Рубедо | страница 41



Это на руку его отцу.

Его величеству на руку запереть сына в золотой клетке, дозволять ему слишком многое, чтобы сохранять иллюзию свободы, но держать подальше от государственных дел.

— Пойдут на пользу пешие прогулки перед сном, свежий воздух, витаминизированное питание…

Конечно, никакого вина.

— И никакого вина, — будто соглашаясь, добавил лейб-медик. — Беспорядочные связи тоже прекратить.

— Лишаете меня всех радостей жизни, доктор?

Генриха трясло. Жар накапливался за грудной костью и ядом растекался по венам. За правым плечом лейб-медика чернела большая бархатная Atrophaneura[2], алые пятна рассыпались по нижнему краю крыльев, как тлеющие угли.

— Это для вашего блага, ваше высочество, — возразил лейб-медик. — Я назначу вам бром и…

— К чертям бром! — отчетливо ответил Генрих, и доктор замолчал, приоткрыв рот, аккуратно окаймленный темными усиками. — Вы знаете, сколько мне осталось?

— На все воля Господа, — ответил лейб-медик, выпрямляя спину. Глаза, заключенные в овальные рамки пенсне, поблескивали тревогой.

— Вы говорите как его преосвященство, — с отвращением произнес Генрих.

— Я говорю как христианин. Мы все смертны…

— Подумайте, как человеку легче прожить, — перебил Генрих, нервно заламывая брови и косясь на пресс-папье, сделанное из настоящего человеческого черепа, — в полном неведении или считая дни до смертного часа? Здоровые люди вроде вас порой обращаются к шарлатанам, только бы приподнять завесу над собственным будущим. Но спросите любого, кто неизлечимо болен — будь то прокаженный или сифилитик, — каково ему жить с осознанием скорой смерти?
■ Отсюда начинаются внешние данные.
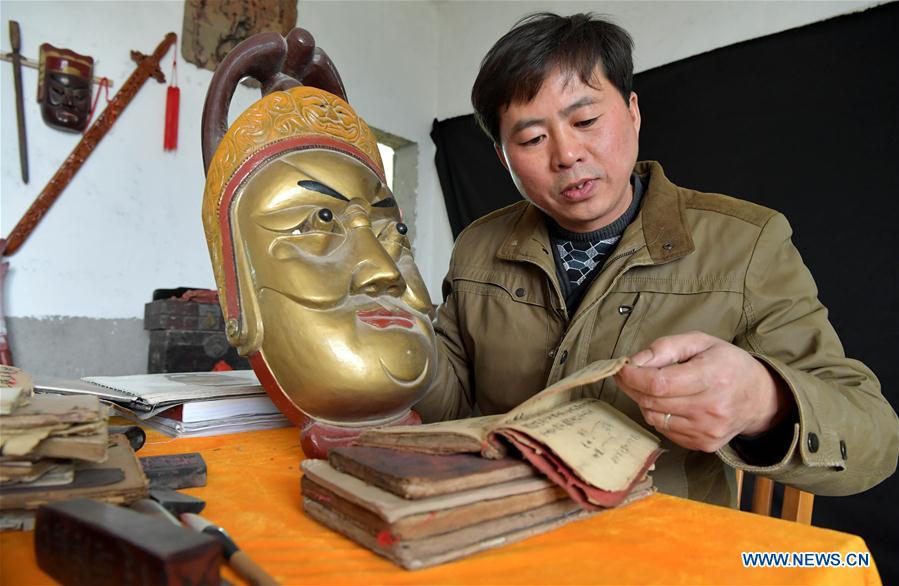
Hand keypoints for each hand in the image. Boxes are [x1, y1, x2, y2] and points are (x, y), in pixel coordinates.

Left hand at [614, 331, 792, 451]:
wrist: (760, 398)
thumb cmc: (728, 364)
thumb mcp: (701, 342)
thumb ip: (666, 347)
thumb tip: (636, 361)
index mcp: (713, 377)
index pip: (659, 383)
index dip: (633, 376)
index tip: (621, 367)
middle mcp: (712, 408)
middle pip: (653, 402)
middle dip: (632, 387)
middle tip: (627, 374)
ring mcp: (708, 431)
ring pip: (655, 418)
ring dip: (644, 401)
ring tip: (652, 387)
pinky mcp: (704, 444)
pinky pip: (665, 430)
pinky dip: (659, 415)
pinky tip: (669, 403)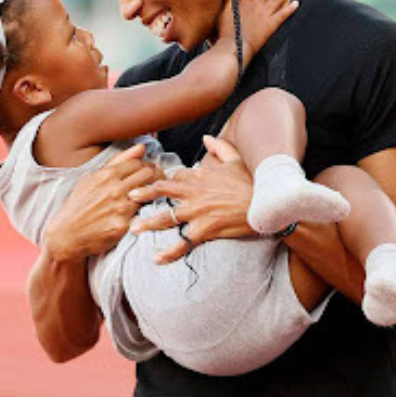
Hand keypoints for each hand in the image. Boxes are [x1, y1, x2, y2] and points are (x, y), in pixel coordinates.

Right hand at [44, 144, 160, 261]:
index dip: (148, 166)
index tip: (151, 172)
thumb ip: (118, 162)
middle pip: (148, 175)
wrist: (67, 234)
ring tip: (155, 197)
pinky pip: (143, 214)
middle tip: (159, 183)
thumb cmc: (79, 205)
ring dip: (155, 195)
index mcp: (106, 175)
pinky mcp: (123, 226)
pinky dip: (148, 212)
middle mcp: (114, 189)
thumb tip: (141, 147)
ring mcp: (119, 208)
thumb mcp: (92, 179)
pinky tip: (148, 213)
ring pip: (149, 194)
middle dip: (157, 177)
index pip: (138, 163)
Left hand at [127, 136, 255, 263]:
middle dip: (143, 194)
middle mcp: (195, 192)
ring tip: (133, 229)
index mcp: (200, 175)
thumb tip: (206, 138)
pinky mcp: (204, 229)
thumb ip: (220, 147)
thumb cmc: (253, 183)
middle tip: (128, 197)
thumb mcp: (237, 160)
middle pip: (162, 191)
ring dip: (148, 223)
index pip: (175, 177)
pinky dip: (169, 252)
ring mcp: (198, 211)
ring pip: (166, 217)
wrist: (267, 206)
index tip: (151, 184)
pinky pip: (183, 242)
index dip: (163, 181)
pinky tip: (156, 259)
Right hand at [215, 0, 298, 62]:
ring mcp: (264, 15)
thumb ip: (227, 1)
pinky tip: (296, 3)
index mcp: (244, 4)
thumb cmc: (227, 33)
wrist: (235, 46)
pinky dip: (290, 9)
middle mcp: (255, 6)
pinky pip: (283, 14)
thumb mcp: (224, 14)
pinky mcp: (270, 25)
— Но вы не больны, ваше высочество, — возразил лейб-медик. — Ваша мигрень есть результат напряженного труда…

— До этого вы пеняли на беспорядочный образ жизни, — усмехнулся Генрих, почесывая ладонь. Зуд становился нестерпимым: точно крохотные огненные черви сновали под кожей, прогрызая в его плоти невидимые ходы. — Но я хорошо помню причину ее появления.

То было лето, богатое на грозы.

К вечеру небо налилось сливовым соком, и огненные нити молний то и дело вспыхивали над охотничьим вольерным заказником.

— Смотрите, ваше высочество! — сказал маленькому Генриху учителю Гюнтер, поднимая его лицо за подбородок и указывая вверх, где в трещине облаков мерцал и переливался пурпуром живой небесный огонь. — Это Господь объезжает владения на огненной колеснице. В правой руке у него меч, в левой весы. Вот умрете — рассечет он вашу грудь пламенным мечом и достанет сердце. Если творили в жизни добрые дела, слушались батюшку-кайзера и почитали Бога — то будет оно легким как перышко лебединое, тогда откроются вам райские врата. А если творили зло и были непослушны — будет сердце тяжелым, как камень, и тогда повергнет Господь вашу душу в геенну огненную, где гореть вам тысячи лет в вечных муках!